Many of Coveney Smith's female clients encounter similar problems. "What does a lesbian bride wear? That issue comes up a lot. I've had brides in black cocktail dresses or in bridesmaids dresses or in tuxes."
The lack of enticing options for the same-sex bride was the impetus behind Coveney Smith's line of bridal tuxes Fourteen, which launched eight months ago. Since DOMA was overturned at the end of June, Coveney Smith says Fourteen's sales have doubled.
Posen thinks there's a lot of opportunity right now for businesses like Coveney Smith's, which cater specifically to same-sex brides and grooms, to flourish. "I think that's a huge open opportunity," he said.
That's good news for graduating Pratt student Madeline Gruen, who won the Pratt Fashion Entrepreneurship Award in April; Gruen told us she hopes to open a salon catering to gay men looking for “outfits to wear and shine at their own weddings.”
As for if Posen will ever do a line, the designer told us, "Potentially. We’ll see." He dressed Portia de Rossi and Ellen DeGeneres on their wedding day and said it was "a really important public move, from a designer house, to embrace an alternative marriage."

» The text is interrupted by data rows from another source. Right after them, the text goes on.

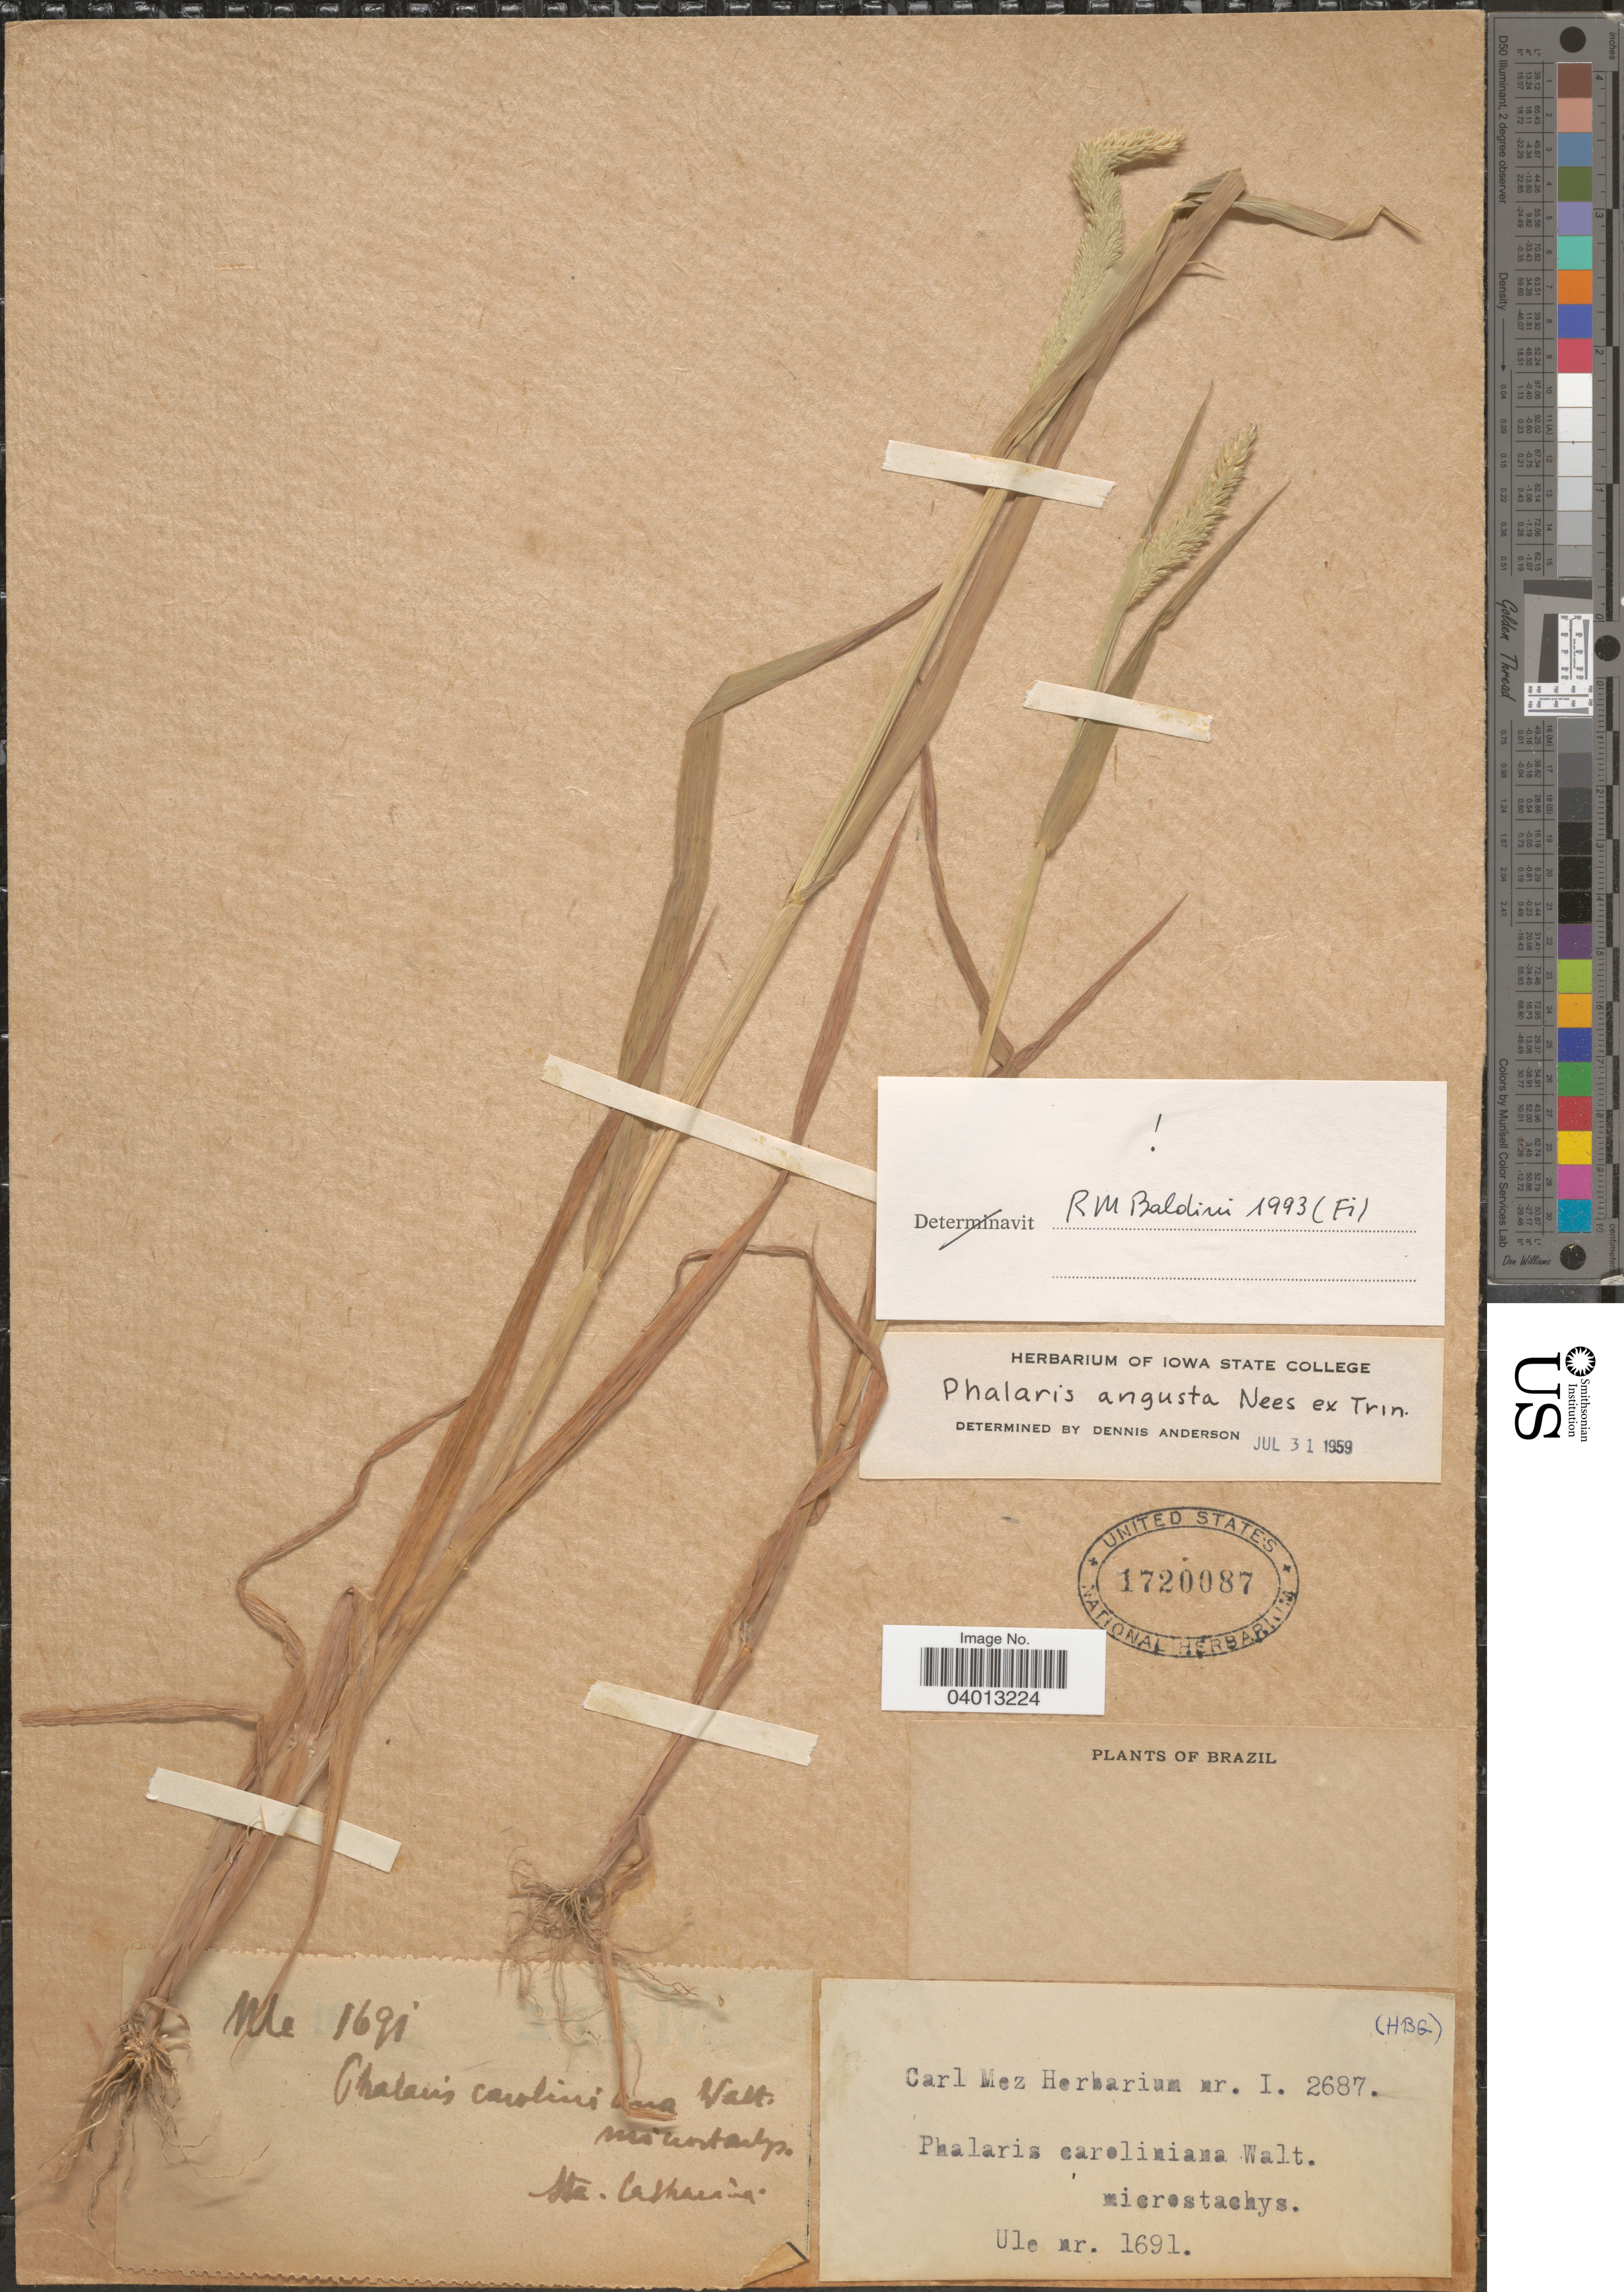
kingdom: Plantae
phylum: Tracheophyta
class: Liliopsida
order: Poales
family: Poaceae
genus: Phalaris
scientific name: Phalaris angusta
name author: Nees ex Trin.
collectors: -- Ule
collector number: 1691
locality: Sta. Catharina.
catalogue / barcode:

According to Sonny Oram of Qwear fashion blog, "there are several queer brands already in place which caters to formal wear for people in the lesbian, queer, and trans community who prefer not to wear dresses." Fourteen is chief among them, but Oram also mentions Tomboy Tailors, The Butch Clothing Company and Androgyny. She adds that brands like TopMan and Indochino, both of which market to men, are queer-friendly and make--or custom tailor--suits to fit the LGBT's needs. Another trend Oram says we might start seeing is for bridal companies to start selling two wedding dresses that go together, for the same-sex couple that both wants to wear dresses.
"There are more are [queer-friendly brands like this] cropping up all the time!" says Oram. "I can hardly keep up."
There's certainly money to be made. Even McMurray, who was unconvinced of the supposed gay wedding boom, said that as more States continue to legalize gay marriage, there'll be a 10 billion impact on the wedding industry over three or five years. That's nothing to sniff at, considering McMurray estimates the market is currently valued at "about 50 billion."
That said, businesses like Coveney Smith's or Gruen's, and publications like The Knot's Gay Weddings, will likely remain niche. Why? Because, same-sex couples are pretty similar to hetero couples when it comes to finding their soul mate and getting dressed to marry them.
"I don't think we're going to see too many 'gay wedding dress' lines because that would just be stereotyping," says Roney. "I think what we'll see is existing companies embracing same-sex couples, making sure same-sex couples know they're welcome, and that they want them as customers."
Oram agrees. "At the very least, [bridal companies] will hopefully open up their language to include queer couples (i.e. not assuming that every woman shopping there is marrying a to-be-groom)."
Considering what Coveney Smith said about same-sex couple's #1 concern when planning their wedding--"that some vendor will make them feel like shit [because of their sexual orientation]"--this is no small thing. But it's not exactly going to make millions either. "If they [overturned DOMA] to make money, they did it for the wrong reasons," McMurray says.
Maybe we won't be seeing too many bridal companies coming out with lines of queer-friendly wedding gear... but two brides kissing in a Vera Wang ad? Or two grooms holding hands for Men's Wearhouse? It might not be too far off in the future.